▸ WHAT IS REQUIRED
Return the data lines exactly as they appear, from the line containing "pose: elev=62.5 azim=100.0" through the line containing "Dot at: (324, 302)", including both of those lines.

▸ EXCERPTED DATA
-=-=-=-=-

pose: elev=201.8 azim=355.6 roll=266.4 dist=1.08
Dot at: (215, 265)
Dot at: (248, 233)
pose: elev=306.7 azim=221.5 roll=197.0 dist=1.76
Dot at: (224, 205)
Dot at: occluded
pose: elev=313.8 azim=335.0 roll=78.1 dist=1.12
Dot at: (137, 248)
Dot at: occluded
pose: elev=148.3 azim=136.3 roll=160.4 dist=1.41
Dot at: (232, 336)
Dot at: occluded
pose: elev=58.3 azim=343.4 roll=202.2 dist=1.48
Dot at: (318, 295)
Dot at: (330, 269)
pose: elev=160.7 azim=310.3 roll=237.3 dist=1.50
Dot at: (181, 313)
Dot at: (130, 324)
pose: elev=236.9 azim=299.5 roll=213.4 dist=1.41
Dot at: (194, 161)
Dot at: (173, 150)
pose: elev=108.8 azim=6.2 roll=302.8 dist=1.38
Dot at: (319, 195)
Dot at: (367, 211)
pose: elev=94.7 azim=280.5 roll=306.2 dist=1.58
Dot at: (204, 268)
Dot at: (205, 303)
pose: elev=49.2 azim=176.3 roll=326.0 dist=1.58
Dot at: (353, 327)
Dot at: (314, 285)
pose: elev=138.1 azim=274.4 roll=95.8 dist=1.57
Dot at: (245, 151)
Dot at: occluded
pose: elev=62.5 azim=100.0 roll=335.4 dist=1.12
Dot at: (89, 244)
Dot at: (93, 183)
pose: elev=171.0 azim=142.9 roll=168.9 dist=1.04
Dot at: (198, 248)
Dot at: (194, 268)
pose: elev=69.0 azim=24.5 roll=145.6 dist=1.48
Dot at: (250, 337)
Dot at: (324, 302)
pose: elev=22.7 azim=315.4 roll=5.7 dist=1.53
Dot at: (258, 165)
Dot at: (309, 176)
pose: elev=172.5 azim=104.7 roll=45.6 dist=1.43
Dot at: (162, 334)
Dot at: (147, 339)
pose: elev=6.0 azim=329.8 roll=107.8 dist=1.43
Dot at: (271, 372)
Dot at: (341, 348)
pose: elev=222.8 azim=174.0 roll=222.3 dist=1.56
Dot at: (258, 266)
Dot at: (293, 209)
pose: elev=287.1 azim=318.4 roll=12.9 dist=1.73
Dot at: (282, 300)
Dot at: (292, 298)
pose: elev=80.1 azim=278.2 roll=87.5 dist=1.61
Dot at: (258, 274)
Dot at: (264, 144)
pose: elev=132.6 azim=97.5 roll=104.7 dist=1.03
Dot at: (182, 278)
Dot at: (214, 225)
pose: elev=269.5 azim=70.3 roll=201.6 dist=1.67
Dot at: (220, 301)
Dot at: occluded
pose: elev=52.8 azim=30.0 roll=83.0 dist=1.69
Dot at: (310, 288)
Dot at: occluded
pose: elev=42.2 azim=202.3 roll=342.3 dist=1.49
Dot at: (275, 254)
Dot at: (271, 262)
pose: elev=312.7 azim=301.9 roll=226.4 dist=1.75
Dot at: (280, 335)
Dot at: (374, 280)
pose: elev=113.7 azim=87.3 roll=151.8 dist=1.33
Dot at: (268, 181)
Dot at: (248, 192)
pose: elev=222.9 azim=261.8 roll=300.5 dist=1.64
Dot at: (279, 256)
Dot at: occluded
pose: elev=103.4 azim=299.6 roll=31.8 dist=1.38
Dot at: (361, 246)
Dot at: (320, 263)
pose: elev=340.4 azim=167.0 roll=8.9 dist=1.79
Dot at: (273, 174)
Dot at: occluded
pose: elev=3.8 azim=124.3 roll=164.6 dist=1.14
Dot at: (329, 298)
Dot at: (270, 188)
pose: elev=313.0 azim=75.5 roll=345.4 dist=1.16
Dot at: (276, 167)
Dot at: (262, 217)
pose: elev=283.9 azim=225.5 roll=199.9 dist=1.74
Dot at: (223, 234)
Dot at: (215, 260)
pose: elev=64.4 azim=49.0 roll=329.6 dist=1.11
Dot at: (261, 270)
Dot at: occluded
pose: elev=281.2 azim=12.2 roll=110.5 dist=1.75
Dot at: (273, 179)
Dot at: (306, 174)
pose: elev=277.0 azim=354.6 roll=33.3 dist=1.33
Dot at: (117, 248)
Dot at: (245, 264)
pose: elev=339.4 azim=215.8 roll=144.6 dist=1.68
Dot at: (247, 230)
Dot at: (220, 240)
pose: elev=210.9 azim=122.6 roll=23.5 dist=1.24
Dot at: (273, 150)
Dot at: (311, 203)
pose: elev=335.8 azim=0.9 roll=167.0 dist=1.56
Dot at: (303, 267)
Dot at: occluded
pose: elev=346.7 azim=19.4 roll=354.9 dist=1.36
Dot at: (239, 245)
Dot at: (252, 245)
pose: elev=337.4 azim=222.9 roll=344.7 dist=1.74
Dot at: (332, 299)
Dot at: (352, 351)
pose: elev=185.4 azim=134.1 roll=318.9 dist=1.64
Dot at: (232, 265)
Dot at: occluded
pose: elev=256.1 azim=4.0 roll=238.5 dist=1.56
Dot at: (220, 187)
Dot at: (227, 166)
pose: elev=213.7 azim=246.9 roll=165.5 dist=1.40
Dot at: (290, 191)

-=-=-=-=-

▸ WRITTEN ANSWER
pose: elev=62.5 azim=100.0 roll=335.4 dist=1.12
Dot at: (89, 244)
Dot at: (93, 183)
pose: elev=171.0 azim=142.9 roll=168.9 dist=1.04
Dot at: (198, 248)
Dot at: (194, 268)
pose: elev=69.0 azim=24.5 roll=145.6 dist=1.48
Dot at: (250, 337)
Dot at: (324, 302)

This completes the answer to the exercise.